BEGIN Exercise materials

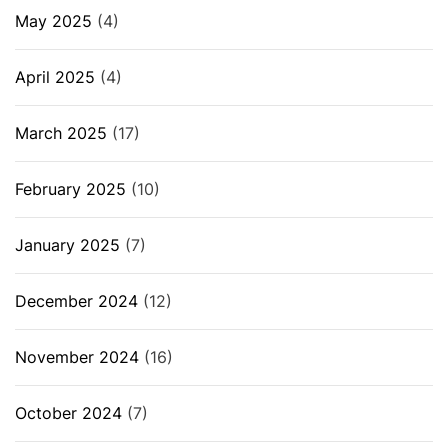
May 2025
(4)
April 2025
(4)
March 2025
(17)
February 2025
(10)
January 2025
(7)
December 2024
(12)
November 2024
(16)
October 2024
(7)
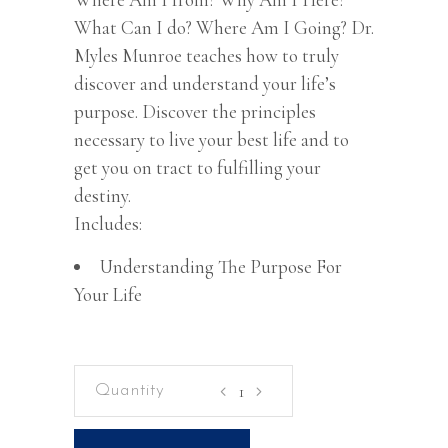
What Can I do? Where Am I Going? Dr.
Myles Munroe teaches how to truly
discover and understand your life’s
purpose. Discover the principles
necessary to live your best life and to
get you on tract to fulfilling your
destiny.
Includes:
Understanding The Purpose For
Your Life
Understanding
The
Purpose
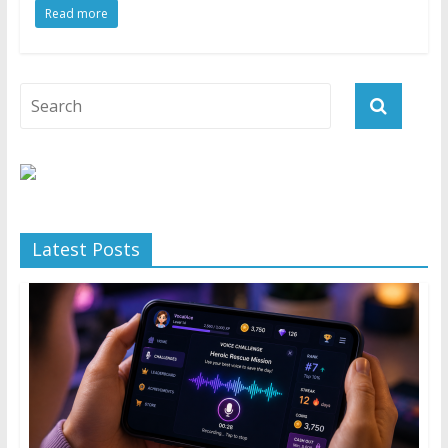
Read more
Latest Posts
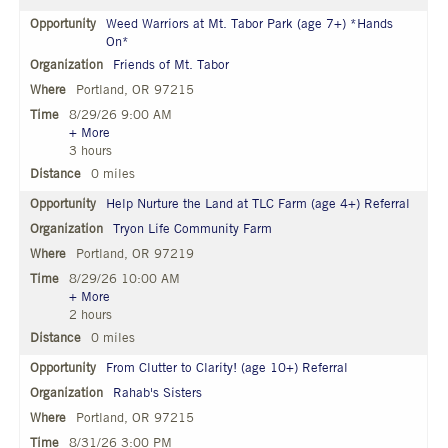
Weed Warriors at Mt. Tabor Park (age 7+) *Hands
On*
Friends of Mt. Tabor
Portland, OR 97215
8/29/26 9:00 AM
+ More
3 hours
0 miles
Help Nurture the Land at TLC Farm (age 4+) Referral
Tryon Life Community Farm
Portland, OR 97219
8/29/26 10:00 AM
+ More
2 hours
0 miles
From Clutter to Clarity! (age 10+) Referral
Rahab's Sisters
Portland, OR 97215
8/31/26 3:00 PM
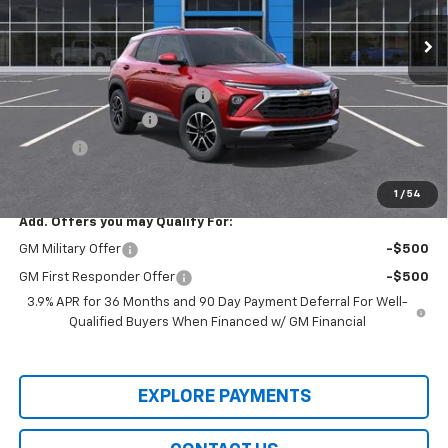
Ext.
Int.
In-transit
Less
MSRP:
$29,975
Price reduction below MSRP:
-$2,000
Documentation Fee
+$436
Title Fee
+$19
Final Price:
$28,430
1
/
54
Add. Offers you may Qualify For:
GM Military Offer
-$500
GM First Responder Offer
-$500
3.9% APR for 36 Months and 90 Day Payment Deferral For Well-
Qualified Buyers When Financed w/ GM Financial
EXPLORE PAYMENTS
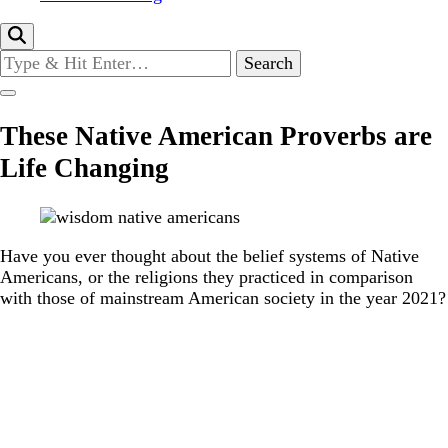
Looking
for
Something?
These Native American Proverbs are
Life Changing
Have you ever thought about the belief systems of Native
Americans, or the religions they practiced in comparison
with those of mainstream American society in the year 2021?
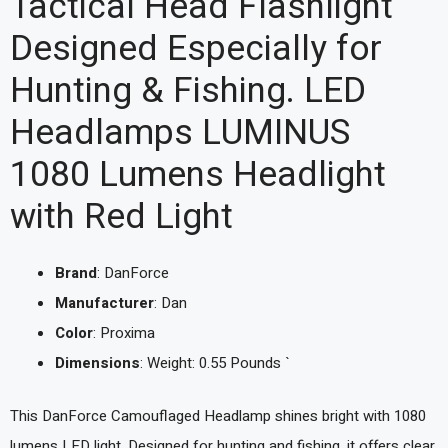
Tactical Head Flashlight
Designed Especially for
Hunting & Fishing. LED
Headlamps LUMINUS
1080 Lumens Headlight
with Red Light
Brand
: DanForce
Manufacturer
: Dan
Color
: Proxima
Dimensions
: Weight: 0.55 Pounds `
This DanForce Camouflaged Headlamp shines bright with 1080
lumens LED light. Designed for hunting and fishing, it offers clear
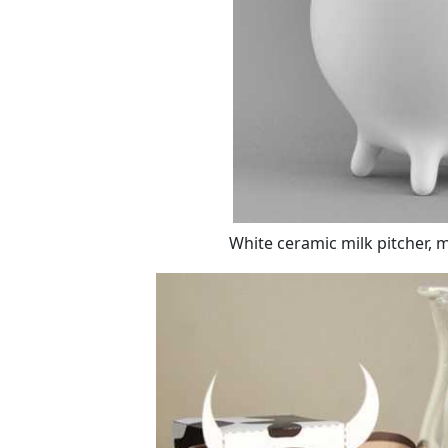
White ceramic milk pitcher, 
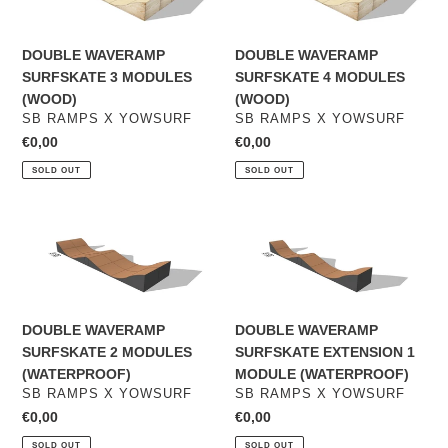
3
4
MODULES
MODULES
DOUBLE WAVERAMP
DOUBLE WAVERAMP
(WOOD)
(WOOD)
SURFSKATE 3 MODULES
SURFSKATE 4 MODULES
(WOOD)
(WOOD)
VENDOR
VENDOR
SB RAMPS X YOWSURF
SB RAMPS X YOWSURF
Regular
€0,00
Regular
€0,00
price
price
SOLD OUT
SOLD OUT
DOUBLE
DOUBLE
WAVERAMP
WAVERAMP
SURFSKATE
SURFSKATE
2
EXTENSION
MODULES
1
DOUBLE WAVERAMP
DOUBLE WAVERAMP
(WATERPROOF)
MODULE
SURFSKATE 2 MODULES
SURFSKATE EXTENSION 1
(WATERPROOF)
(WATERPROOF)
MODULE (WATERPROOF)
VENDOR
VENDOR
SB RAMPS X YOWSURF
SB RAMPS X YOWSURF
Regular
€0,00
Regular
€0,00
price
price
SOLD OUT
SOLD OUT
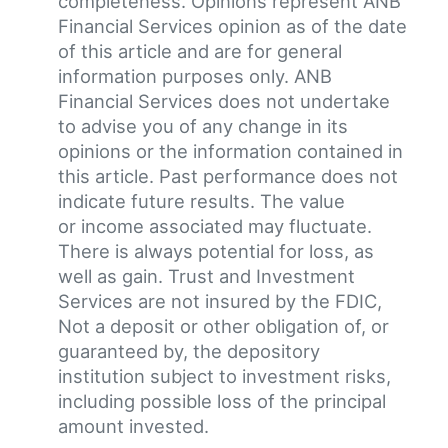
completeness. Opinions represent ANB
Financial Services opinion as of the date
of this article and are for general
information purposes only. ANB
Financial Services does not undertake
to advise you of any change in its
opinions or the information contained in
this article. Past performance does not
indicate future results. The value
or income associated may fluctuate.
There is always potential for loss, as
well as gain. Trust and Investment
Services are not insured by the FDIC,
Not a deposit or other obligation of, or
guaranteed by, the depository
institution subject to investment risks,
including possible loss of the principal
amount invested.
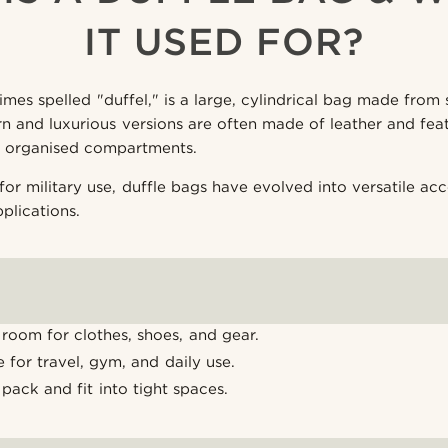
IT USED FOR?
mes spelled "duffel," is a large, cylindrical bag made from s
 and luxurious versions are often made of leather and feat
d organised compartments.
for military use, duffle bags have evolved into versatile acc
pplications.
room for clothes, shoes, and gear.
le for travel, gym, and daily use.
 pack and fit into tight spaces.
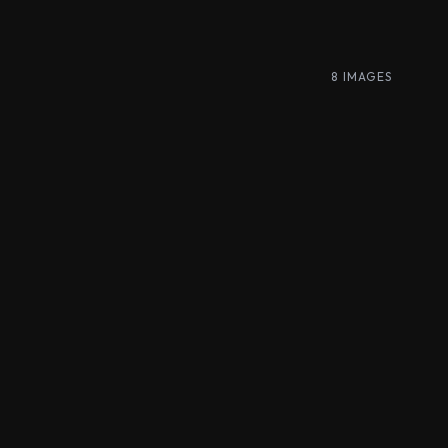
8 IMAGES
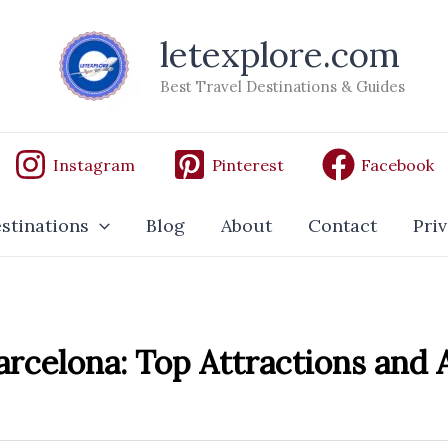
letexplore.com
Best Travel Destinations & Guides
Instagram
Pinterest
Facebook
stinations
Blog
About
Contact
Priv
arcelona: Top Attractions and A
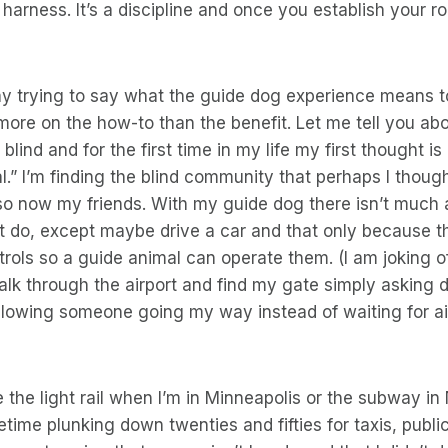
 harness. It’s a discipline and once you establish your r
say trying to say what the guide dog experience means 
ore on the how-to than the benefit. Let me tell you ab
ly blind and for the first time in my life my first thought i
.” I’m finding the blind community that perhaps I though
so now my friends. With my guide dog there isn’t much 
’t do, except maybe drive a car and that only because t
rols so a guide animal can operate them. (I am joking o
lk through the airport and find my gate simply asking 
llowing someone going my way instead of waiting for air
ke the light rail when I’m in Minneapolis or the subway 
etime plunking down twenties and fifties for taxis, public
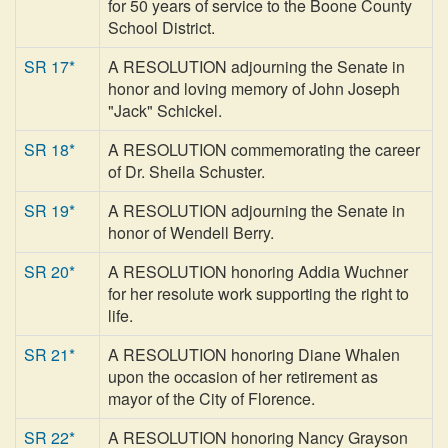
for 50 years of service to the Boone County
School District.
SR 17*
A RESOLUTION adjourning the Senate in
honor and loving memory of John Joseph
"Jack" Schickel.
SR 18*
A RESOLUTION commemorating the career
of Dr. Sheila Schuster.
SR 19*
A RESOLUTION adjourning the Senate in
honor of Wendell Berry.
SR 20*
A RESOLUTION honoring Addia Wuchner
for her resolute work supporting the right to
life.
SR 21*
A RESOLUTION honoring Diane Whalen
upon the occasion of her retirement as
mayor of the City of Florence.
SR 22*
A RESOLUTION honoring Nancy Grayson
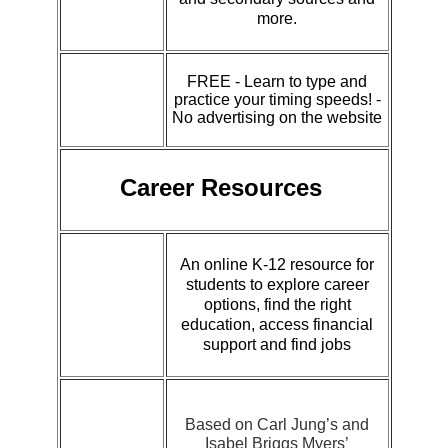
more.
FREE - Learn to type and
practice your timing speeds! -
No advertising on the website
Career Resources
An online K-12 resource for
students to explore career
options, find the right
education, access financial
support and find jobs
Based on Carl Jung’s and
Isabel Briggs Myers’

END Exercise materials

What is needed ->
Word for word, copy every line of the data, excluding any pictures.

Answer for the task ->
May 2025
(4)
April 2025
(4)
March 2025
(17)
February 2025
(10)
January 2025
(7)
December 2024
(12)
November 2024
(16)
October 2024
(7)
What Can I do? Where Am I Going? Dr.
Myles Munroe teaches how to truly
discover and understand your life’s
purpose. Discover the principles
necessary to live your best life and to
get you on tract to fulfilling your
destiny.
Includes:
Understanding The Purpose For
Your Life
Understanding
The
Purpose
Read more
Latest Posts
Weed Warriors at Mt. Tabor Park (age 7+) *Hands
On*
Friends of Mt. Tabor
Portland, OR 97215
8/29/26 9:00 AM
+ More
3 hours
0 miles
Help Nurture the Land at TLC Farm (age 4+) Referral
Tryon Life Community Farm
Portland, OR 97219
8/29/26 10:00 AM
+ More
2 hours
0 miles
From Clutter to Clarity! (age 10+) Referral
Rahab's Sisters
Portland, OR 97215
8/31/26 3:00 PM
Ext.
Int.
In-transit
Less
MSRP:
$29,975
Price reduction below MSRP:
-$2,000
Documentation Fee
+$436
Title Fee
+$19
Final Price:
$28,430
1
/
54
Add. Offers you may Qualify For:
GM Military Offer
-$500
GM First Responder Offer
-$500
3.9% APR for 36 Months and 90 Day Payment Deferral For Well-
Qualified Buyers When Financed w/ GM Financial
EXPLORE PAYMENTS
Looking
for
Something?
These Native American Proverbs are
Life Changing
Have you ever thought about the belief systems of Native
Americans, or the religions they practiced in comparison
with those of mainstream American society in the year 2021?
Tactical Head Flashlight
Designed Especially for
Hunting & Fishing. LED
Headlamps LUMINUS
1080 Lumens Headlight
with Red Light
Brand
: DanForce
Manufacturer
: Dan
Color
: Proxima
Dimensions
: Weight: 0.55 Pounds `
This DanForce Camouflaged Headlamp shines bright with 1080
lumens LED light. Designed for hunting and fishing, it offers clear
White ceramic milk pitcher, 
3
4
MODULES
MODULES
DOUBLE WAVERAMP
DOUBLE WAVERAMP
(WOOD)
(WOOD)
SURFSKATE 3 MODULES
SURFSKATE 4 MODULES
(WOOD)
(WOOD)
VENDOR
VENDOR
SB RAMPS X YOWSURF
SB RAMPS X YOWSURF
Regular
€0,00
Regular
€0,00
price
price
SOLD OUT
SOLD OUT
DOUBLE
DOUBLE
WAVERAMP
WAVERAMP
SURFSKATE
SURFSKATE
2
EXTENSION
MODULES
1
DOUBLE WAVERAMP
DOUBLE WAVERAMP
(WATERPROOF)
MODULE
SURFSKATE 2 MODULES
SURFSKATE EXTENSION 1
(WATERPROOF)
(WATERPROOF)
MODULE (WATERPROOF)
VENDOR
VENDOR
SB RAMPS X YOWSURF
SB RAMPS X YOWSURF
Regular
€0,00
Regular
€0,00
price
price
SOLD OUT
SOLD OUT
completeness. Opinions represent ANB
Financial Services opinion as of the date
of this article and are for general
information purposes only. ANB
Financial Services does not undertake
to advise you of any change in its
opinions or the information contained in
this article. Past performance does not
indicate future results. The value
or income associated may fluctuate.
There is always potential for loss, as
well as gain. Trust and Investment
Services are not insured by the FDIC,
Not a deposit or other obligation of, or
guaranteed by, the depository
institution subject to investment risks,
including possible loss of the principal
amount invested.
IT USED FOR?
mes spelled "duffel," is a large, cylindrical bag made from s
 and luxurious versions are often made of leather and feat
d organised compartments.
for military use, duffle bags have evolved into versatile acc
pplications.
room for clothes, shoes, and gear.
le for travel, gym, and daily use.
 pack and fit into tight spaces.
8 IMAGES
letexplore.com
Best Travel Destinations & Guides
Instagram
Pinterest
Facebook
stinations
Blog
About
Contact
Priv
arcelona: Top Attractions and A
 harness. It’s a discipline and once you establish your r
say trying to say what the guide dog experience means 
ore on the how-to than the benefit. Let me tell you ab
ly blind and for the first time in my life my first thought i
.” I’m finding the blind community that perhaps I though
so now my friends. With my guide dog there isn’t much 
’t do, except maybe drive a car and that only because t
rols so a guide animal can operate them. (I am joking o
lk through the airport and find my gate simply asking 
llowing someone going my way instead of waiting for air
ke the light rail when I’m in Minneapolis or the subway 
etime plunking down twenties and fifties for taxis, public
for 50 years of service to the Boone County
School District.
SR 17*
A RESOLUTION adjourning the Senate in
honor and loving memory of John Joseph
"Jack" Schickel.
SR 18*
A RESOLUTION commemorating the career
of Dr. Sheila Schuster.
SR 19*
A RESOLUTION adjourning the Senate in
honor of Wendell Berry.
SR 20*
A RESOLUTION honoring Addia Wuchner
for her resolute work supporting the right to
life.
SR 21*
A RESOLUTION honoring Diane Whalen
upon the occasion of her retirement as
mayor of the City of Florence.
SR 22*
A RESOLUTION honoring Nancy Grayson
more.
FREE - Learn to type and
practice your timing speeds! -
No advertising on the website
Career Resources
An online K-12 resource for
students to explore career
options, find the right
education, access financial
support and find jobs
Based on Carl Jung’s and
Isabel Briggs Myers’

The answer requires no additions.